I met Charlotte Kingsnorth presenting a selection of her Hybreed collection at Milan’s Ventura Lambrate; the design district known for the most cutting-edge design. She speaks quietly and intensely in way that draws you in and makes you listen, so by the time she started explaining that she sees personalities within items of furniture, I was transfixed.
“I see chairs as alive”, she begins “…so I collect furniture frames and take them back to my studio. I sketch the character I see, and then start building and sculpting the upholstery around them… I found these two [see below] together and see them very much as an old married couple – they’re called Mr & Mrs”. Her imagination is essentially unchanged since childhood when she named every tree in her local park, assigning each one a name based on its personality.
Charlotte was born in London in 1985 and studied Contemporary Furniture and Product Design at Buckinghamshire University, and Design Products at the Royal College of Art under Tord Boontje. She describes herself an industrial designer with an artist’s vision: “I am inspired by art”, she says. “Artists are free to explore a concept purely for self expression, which allows for a strong, untainted outcome. I am intrigued by artists’ interpretation of things in their chosen medium. The human form has always been a strong influence with my design work; fleshy, organic, biomorphic forms, but also the interaction between man and object – I am inspired by function, which is what differentiates me from an artist”.
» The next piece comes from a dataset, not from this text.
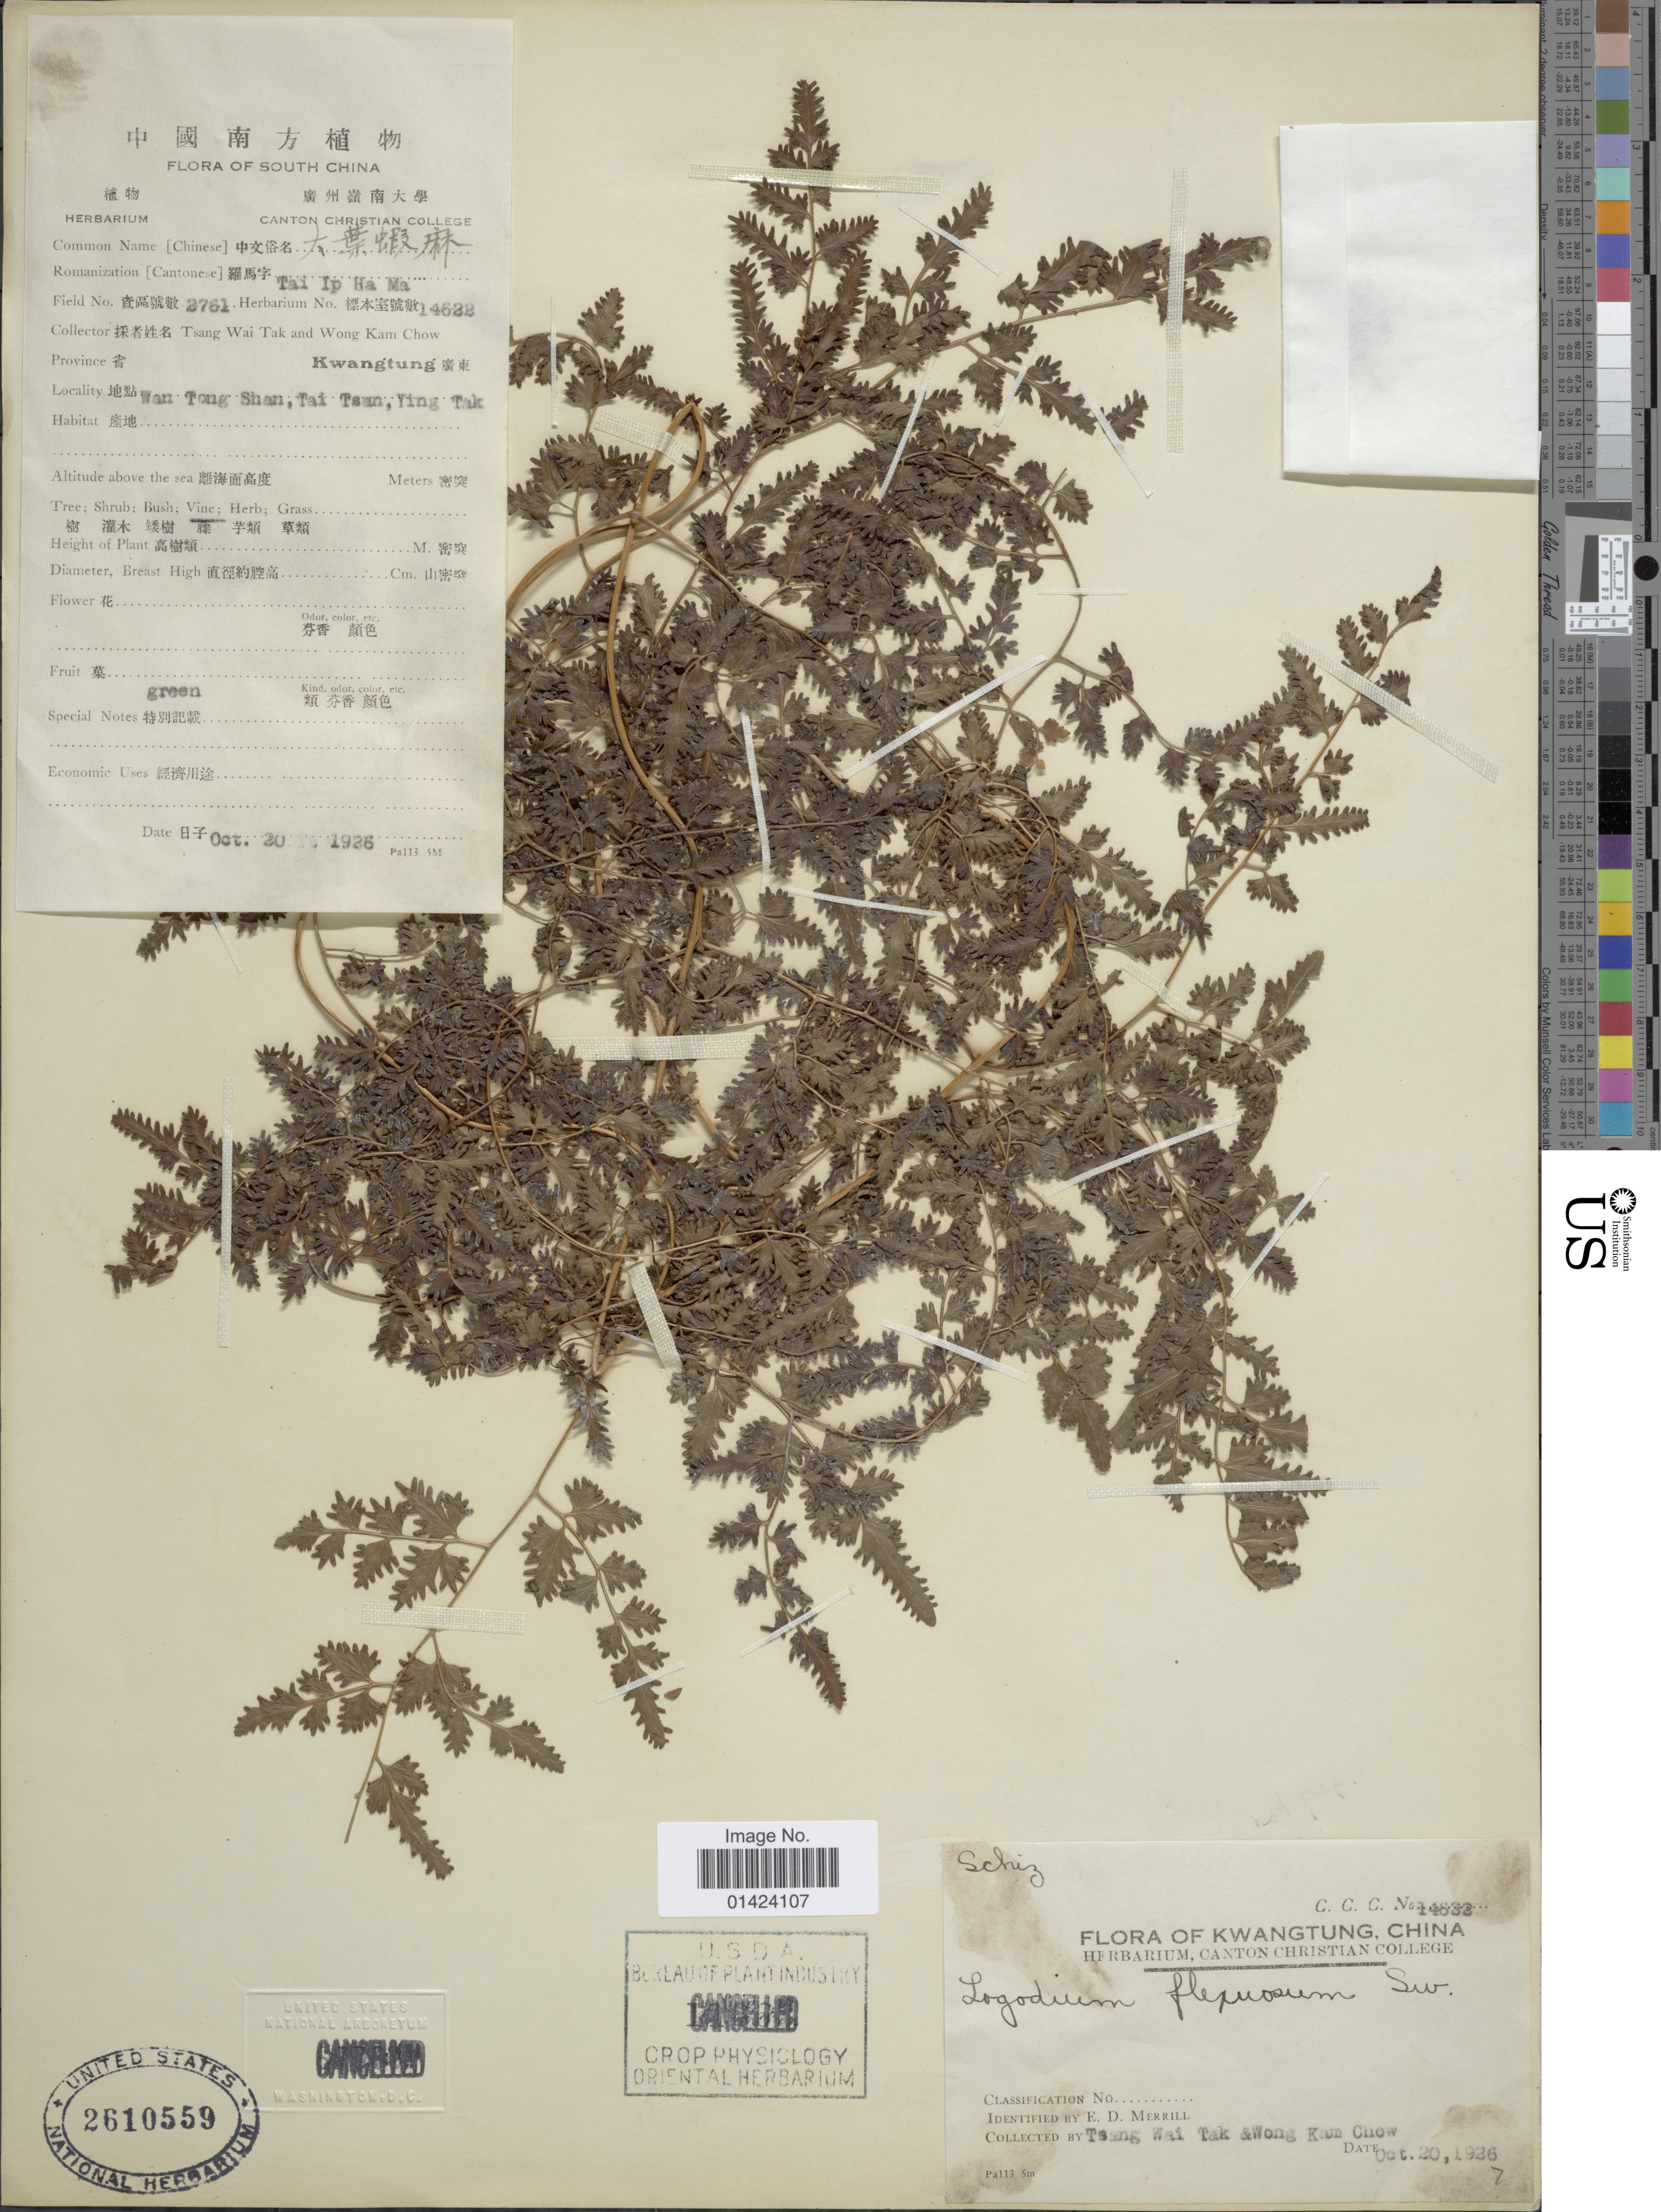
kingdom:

I was intrigued to know whether she sees human characteristics in all chairs, or if certain items just speak to her. She said: “Not every chair speaks to me… there are special characters. Sometimes I will find beautiful chairs just dumped on the side of the road with a missing spindle or worn upholstery. I can’t resist bringing them back to my studio”.
Once she’s adopted a chair, she starts sketching it, “the sketching process is important to me, it allows me to draw out the character of the chair. I draw the body of the chair. It’s like I have the skeleton but seek the flesh that envelops it. Once I am satisfied with a drawing, I work on building up the body, wrapping foam directly around the chair frame. It is a mix of following the drawing and instinct that directs this part of the process of addition and subtraction until the balance is right. I view the chair from all angles to make sure I am happy with the form. Once satisfied, I move onto trimming the chair. As every chair is different the pattern for each chair is also unique. I often make a pattern from calico before applying it to the chosen fabric. Once the fabric is cut and pinned into place the pieces are hand stitched”.
These are not merely sculptural items – every chair is designed to be functional and comfortable. What Charlotte refers to as a “comfort assessment” forms an important part of her design and making process. I think they’re rather special and they’ve certainly made me look at my furniture in a new light.